Collection entries
= Beginning of Section =

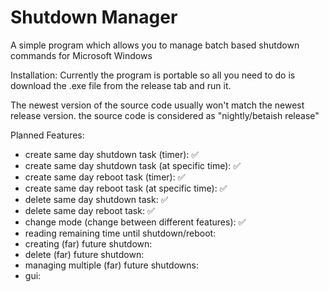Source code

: # Shutdown Manager
 A simple program which allows you to manage batch based shutdown commands for Microsoft Windows

 Installation:
 Currently the program is portable so all you need to do is download the .exe file from the release tab and run it.

 The newest version of the source code usually won't match the newest release version. the source code is considered as "nightly/betaish release"

Planned Features:
- create same day shutdown task (timer): ✅
- create same day shutdown task (at specific time): ✅
- create same day reboot task (timer): ✅
- create same day reboot task (at specific time): ✅
- delete same day shutdown task: ✅
- delete same day reboot task: ✅
- change mode (change between different features): ✅
- reading remaining time until shutdown/reboot:
- creating (far) future shutdown:
- delete (far) future shutdown:
- managing multiple (far) future shutdowns:
- gui:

= End of Section =

- [Brief]:
Every line from the one that holds "- create same day reboot task (at" to the end of the data above should be given again exactly, with that line and the last one both kept.

- [Answer space]:
- create same day reboot task (at specific time): ✅
- delete same day shutdown task: ✅
- delete same day reboot task: ✅
- change mode (change between different features): ✅
- reading remaining time until shutdown/reboot:
- creating (far) future shutdown:
- delete (far) future shutdown:
- managing multiple (far) future shutdowns:
- gui:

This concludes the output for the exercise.